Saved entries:
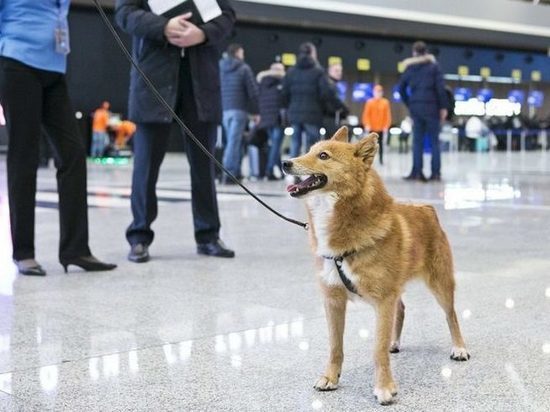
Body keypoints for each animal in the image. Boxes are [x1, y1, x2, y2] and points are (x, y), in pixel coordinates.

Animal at [284, 126, 470, 406]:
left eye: (324, 155)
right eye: (308, 150)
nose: (285, 163)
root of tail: (426, 208)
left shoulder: (383, 301)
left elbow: (377, 349)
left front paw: (384, 387)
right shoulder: (334, 300)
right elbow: (335, 346)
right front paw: (331, 377)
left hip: (440, 283)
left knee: (451, 315)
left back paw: (459, 347)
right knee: (401, 309)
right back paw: (395, 342)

WHAT YOU SHOULD DO:
Quote the data above from the line containing "right eye: (308, 150)" to the line containing "left back paw: (459, 347)", inclusive, and stop.

OUTPUT FOR THIS TASK:
right eye: (308, 150)
nose: (285, 163)
root of tail: (426, 208)
left shoulder: (383, 301)
left elbow: (377, 349)
left front paw: (384, 387)
right shoulder: (334, 300)
right elbow: (335, 346)
right front paw: (331, 377)
left hip: (440, 283)
left knee: (451, 315)
left back paw: (459, 347)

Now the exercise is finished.